By default, overload threshold is set at 85%:
# Usage threshold to determine a broker as over-loaded
loadBalancerBrokerOverloadedThresholdPercentage=85
Pulsar gathers the usage stats from the system metrics.
In case of network utilization, in some cases the network interface speed that Linux reports is not correct and needs to be manually overridden. This is the case in AWS EC2 instances with 1Gbps NIC speed for which the OS reports 10Gbps speed.
Because of the incorrect max speed, the Pulsar load manager might think the broker has not reached the NIC capacity, while in fact the broker already uses all the bandwidth and the traffic is slowed down.
You can use the following setting to correct the max NIC speed:
# Override the auto-detection of the network interfaces max speed.
# This option is useful in some environments (eg: EC2 VMs) where the max speed
# reported by Linux is not reflecting the real bandwidth available to the broker.
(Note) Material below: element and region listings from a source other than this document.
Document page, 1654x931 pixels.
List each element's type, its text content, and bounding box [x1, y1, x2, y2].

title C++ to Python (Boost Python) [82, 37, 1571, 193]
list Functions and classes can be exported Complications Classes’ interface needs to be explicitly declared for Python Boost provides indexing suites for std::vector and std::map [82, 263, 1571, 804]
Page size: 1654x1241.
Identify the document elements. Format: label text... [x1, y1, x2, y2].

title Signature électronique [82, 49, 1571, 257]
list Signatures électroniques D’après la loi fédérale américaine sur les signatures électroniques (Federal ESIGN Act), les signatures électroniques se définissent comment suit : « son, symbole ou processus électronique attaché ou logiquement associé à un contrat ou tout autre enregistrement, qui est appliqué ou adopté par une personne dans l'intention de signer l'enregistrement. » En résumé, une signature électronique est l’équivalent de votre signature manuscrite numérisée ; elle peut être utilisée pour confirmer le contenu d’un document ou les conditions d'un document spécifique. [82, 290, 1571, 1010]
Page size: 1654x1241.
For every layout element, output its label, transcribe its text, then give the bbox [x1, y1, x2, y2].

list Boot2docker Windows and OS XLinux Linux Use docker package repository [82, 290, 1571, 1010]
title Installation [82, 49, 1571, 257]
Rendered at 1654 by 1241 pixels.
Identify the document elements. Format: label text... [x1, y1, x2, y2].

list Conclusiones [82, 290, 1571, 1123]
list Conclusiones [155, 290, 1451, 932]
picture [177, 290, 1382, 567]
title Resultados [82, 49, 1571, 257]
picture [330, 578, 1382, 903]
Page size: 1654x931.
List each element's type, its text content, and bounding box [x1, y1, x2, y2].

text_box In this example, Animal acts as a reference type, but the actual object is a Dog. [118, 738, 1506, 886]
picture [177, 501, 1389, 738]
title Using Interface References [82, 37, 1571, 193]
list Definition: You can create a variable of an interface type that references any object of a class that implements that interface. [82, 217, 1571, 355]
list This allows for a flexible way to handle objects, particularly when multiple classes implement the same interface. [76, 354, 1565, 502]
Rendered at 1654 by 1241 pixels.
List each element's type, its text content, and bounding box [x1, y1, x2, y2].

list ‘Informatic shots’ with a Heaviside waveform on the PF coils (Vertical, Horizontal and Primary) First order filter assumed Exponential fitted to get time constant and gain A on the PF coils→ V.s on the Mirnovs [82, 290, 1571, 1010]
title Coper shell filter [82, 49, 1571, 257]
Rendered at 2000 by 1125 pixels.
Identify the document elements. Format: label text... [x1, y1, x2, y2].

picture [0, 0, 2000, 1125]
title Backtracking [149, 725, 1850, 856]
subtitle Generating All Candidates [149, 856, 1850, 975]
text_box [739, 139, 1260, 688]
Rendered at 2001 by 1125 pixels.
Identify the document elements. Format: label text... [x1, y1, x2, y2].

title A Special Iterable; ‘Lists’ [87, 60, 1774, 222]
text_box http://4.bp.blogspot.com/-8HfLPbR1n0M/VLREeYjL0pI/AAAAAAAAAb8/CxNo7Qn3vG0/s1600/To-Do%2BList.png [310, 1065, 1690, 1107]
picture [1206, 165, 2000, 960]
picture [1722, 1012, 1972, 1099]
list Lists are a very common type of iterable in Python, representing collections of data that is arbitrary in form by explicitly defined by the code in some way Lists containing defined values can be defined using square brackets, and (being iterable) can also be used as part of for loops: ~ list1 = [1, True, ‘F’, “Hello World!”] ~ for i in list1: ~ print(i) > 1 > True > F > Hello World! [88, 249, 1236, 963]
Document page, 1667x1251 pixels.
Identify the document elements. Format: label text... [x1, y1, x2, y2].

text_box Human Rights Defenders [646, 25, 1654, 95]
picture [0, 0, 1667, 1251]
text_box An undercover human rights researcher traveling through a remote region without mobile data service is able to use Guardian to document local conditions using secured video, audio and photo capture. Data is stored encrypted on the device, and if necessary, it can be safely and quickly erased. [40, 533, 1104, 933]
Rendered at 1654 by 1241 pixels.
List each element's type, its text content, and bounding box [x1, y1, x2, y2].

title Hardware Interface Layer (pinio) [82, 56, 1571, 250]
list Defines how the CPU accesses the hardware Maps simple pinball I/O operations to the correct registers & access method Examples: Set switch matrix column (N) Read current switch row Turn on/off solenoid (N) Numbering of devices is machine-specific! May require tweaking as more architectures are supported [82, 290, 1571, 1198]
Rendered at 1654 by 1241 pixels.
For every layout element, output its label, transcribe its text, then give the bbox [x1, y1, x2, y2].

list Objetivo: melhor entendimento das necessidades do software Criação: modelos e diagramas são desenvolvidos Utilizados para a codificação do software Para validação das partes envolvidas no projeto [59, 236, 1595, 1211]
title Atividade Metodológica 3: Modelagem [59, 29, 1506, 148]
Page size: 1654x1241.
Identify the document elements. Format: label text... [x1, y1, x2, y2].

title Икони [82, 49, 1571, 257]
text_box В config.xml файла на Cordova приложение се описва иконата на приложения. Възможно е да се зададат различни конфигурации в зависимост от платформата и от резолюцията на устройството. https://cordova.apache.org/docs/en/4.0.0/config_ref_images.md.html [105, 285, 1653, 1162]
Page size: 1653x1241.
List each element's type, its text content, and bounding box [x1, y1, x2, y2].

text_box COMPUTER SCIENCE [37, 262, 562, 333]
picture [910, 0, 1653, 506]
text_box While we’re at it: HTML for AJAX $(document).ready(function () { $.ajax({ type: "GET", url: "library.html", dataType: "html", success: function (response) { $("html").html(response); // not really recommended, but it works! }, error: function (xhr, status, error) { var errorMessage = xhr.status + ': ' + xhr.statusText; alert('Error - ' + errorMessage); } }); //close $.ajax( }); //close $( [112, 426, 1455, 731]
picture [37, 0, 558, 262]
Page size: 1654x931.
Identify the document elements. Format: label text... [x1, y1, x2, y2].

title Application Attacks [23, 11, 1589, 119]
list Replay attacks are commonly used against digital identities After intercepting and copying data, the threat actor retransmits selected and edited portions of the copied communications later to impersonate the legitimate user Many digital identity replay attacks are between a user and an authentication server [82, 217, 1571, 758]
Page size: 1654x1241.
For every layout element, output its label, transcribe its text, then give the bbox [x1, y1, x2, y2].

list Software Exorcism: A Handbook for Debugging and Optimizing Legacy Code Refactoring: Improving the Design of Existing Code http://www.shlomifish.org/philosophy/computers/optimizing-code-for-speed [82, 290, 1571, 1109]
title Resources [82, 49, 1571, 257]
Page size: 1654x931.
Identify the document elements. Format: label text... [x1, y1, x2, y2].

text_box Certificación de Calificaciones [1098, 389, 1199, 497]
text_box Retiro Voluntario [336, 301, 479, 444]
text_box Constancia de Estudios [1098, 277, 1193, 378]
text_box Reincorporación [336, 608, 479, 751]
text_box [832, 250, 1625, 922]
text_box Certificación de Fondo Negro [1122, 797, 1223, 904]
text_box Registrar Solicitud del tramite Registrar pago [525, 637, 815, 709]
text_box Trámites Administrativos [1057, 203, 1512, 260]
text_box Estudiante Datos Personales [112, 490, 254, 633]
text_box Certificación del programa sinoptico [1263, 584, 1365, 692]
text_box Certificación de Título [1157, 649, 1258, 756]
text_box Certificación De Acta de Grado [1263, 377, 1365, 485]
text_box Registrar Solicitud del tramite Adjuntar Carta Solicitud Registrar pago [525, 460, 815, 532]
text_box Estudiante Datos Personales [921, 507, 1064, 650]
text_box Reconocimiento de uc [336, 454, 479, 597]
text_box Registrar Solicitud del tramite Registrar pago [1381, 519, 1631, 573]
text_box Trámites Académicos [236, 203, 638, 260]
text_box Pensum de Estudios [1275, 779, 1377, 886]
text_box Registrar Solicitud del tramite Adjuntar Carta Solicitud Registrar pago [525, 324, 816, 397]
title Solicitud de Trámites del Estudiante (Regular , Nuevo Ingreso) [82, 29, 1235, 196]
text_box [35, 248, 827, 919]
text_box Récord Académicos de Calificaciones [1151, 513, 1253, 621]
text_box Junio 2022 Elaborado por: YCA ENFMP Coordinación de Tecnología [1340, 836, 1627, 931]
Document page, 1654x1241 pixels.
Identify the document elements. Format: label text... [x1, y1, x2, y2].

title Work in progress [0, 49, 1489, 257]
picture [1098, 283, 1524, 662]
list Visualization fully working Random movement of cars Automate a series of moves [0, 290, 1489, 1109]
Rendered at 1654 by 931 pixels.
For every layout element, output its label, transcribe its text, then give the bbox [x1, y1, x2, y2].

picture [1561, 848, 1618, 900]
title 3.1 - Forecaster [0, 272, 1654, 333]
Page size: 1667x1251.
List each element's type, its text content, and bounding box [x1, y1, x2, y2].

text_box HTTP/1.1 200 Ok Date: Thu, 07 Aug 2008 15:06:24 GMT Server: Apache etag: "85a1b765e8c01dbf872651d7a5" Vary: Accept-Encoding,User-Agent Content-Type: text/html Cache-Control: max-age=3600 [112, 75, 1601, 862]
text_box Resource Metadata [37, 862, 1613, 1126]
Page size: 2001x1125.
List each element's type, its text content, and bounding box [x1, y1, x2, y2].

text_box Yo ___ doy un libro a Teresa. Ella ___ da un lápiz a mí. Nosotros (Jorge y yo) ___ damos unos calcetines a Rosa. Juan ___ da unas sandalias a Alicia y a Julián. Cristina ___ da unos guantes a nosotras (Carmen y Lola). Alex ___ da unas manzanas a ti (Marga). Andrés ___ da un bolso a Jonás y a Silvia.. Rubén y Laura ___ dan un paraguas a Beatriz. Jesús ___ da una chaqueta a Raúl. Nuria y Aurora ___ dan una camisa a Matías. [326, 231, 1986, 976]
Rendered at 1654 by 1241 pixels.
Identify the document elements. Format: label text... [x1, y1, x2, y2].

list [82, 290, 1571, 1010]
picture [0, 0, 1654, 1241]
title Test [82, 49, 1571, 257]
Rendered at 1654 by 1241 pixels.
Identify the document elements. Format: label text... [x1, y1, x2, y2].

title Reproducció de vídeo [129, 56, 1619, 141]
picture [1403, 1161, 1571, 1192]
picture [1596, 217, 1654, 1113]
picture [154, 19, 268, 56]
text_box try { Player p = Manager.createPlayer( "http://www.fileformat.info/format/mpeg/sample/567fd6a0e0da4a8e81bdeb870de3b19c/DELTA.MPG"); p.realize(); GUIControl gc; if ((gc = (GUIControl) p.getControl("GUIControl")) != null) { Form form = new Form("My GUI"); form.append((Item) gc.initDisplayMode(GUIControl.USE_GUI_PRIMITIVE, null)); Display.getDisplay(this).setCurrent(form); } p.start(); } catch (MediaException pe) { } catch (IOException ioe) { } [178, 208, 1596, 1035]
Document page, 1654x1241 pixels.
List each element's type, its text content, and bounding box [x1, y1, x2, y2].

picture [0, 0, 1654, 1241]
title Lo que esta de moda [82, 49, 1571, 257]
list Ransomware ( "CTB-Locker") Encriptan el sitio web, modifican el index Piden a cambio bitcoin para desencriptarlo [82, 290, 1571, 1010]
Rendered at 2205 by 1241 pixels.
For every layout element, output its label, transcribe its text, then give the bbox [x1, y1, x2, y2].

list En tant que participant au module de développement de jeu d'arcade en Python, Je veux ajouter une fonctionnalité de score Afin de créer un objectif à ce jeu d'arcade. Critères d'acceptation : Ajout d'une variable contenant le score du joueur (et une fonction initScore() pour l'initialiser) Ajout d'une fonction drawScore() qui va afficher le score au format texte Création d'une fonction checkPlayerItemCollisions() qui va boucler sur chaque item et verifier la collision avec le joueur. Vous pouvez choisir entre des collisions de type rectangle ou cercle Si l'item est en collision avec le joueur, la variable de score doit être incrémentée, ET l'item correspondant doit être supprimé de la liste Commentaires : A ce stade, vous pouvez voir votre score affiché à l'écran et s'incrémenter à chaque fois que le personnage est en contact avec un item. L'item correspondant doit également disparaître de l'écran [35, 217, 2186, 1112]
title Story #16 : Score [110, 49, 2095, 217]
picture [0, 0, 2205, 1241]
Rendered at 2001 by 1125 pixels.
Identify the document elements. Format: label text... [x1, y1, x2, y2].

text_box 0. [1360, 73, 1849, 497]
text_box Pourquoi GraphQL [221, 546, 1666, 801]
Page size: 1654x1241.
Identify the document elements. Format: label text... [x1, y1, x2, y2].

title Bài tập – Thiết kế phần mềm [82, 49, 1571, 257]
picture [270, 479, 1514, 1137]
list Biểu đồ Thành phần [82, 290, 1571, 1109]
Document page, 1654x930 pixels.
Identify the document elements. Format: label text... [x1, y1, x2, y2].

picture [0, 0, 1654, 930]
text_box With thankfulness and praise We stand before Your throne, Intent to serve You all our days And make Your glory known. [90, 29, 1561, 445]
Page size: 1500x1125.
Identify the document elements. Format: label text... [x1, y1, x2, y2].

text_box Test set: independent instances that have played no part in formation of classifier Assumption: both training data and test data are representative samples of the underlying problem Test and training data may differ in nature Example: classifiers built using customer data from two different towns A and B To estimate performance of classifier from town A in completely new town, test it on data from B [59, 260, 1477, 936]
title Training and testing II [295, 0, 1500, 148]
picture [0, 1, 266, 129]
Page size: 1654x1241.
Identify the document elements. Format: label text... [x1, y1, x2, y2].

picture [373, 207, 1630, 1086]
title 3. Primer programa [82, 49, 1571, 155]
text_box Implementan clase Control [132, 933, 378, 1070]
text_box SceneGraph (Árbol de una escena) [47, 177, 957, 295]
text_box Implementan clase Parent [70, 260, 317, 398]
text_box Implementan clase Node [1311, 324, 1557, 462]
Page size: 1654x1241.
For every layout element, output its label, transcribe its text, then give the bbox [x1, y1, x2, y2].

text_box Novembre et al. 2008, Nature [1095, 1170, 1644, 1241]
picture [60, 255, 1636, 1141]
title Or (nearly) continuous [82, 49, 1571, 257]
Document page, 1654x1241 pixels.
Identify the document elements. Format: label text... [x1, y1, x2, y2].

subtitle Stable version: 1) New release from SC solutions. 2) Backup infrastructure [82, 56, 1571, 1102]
# Since the network usage is employed by the load manager to decide when a broker
# is overloaded, it is important to make sure the info is correct or override it
# with the right value here. The configured value can be a double (eg: 0.8) and that
# can be used to trigger load-shedding even before hitting on NIC limits.
loadBalancerOverrideBrokerNicSpeedGbps=
When the value is empty, Pulsar uses the value that the OS reports.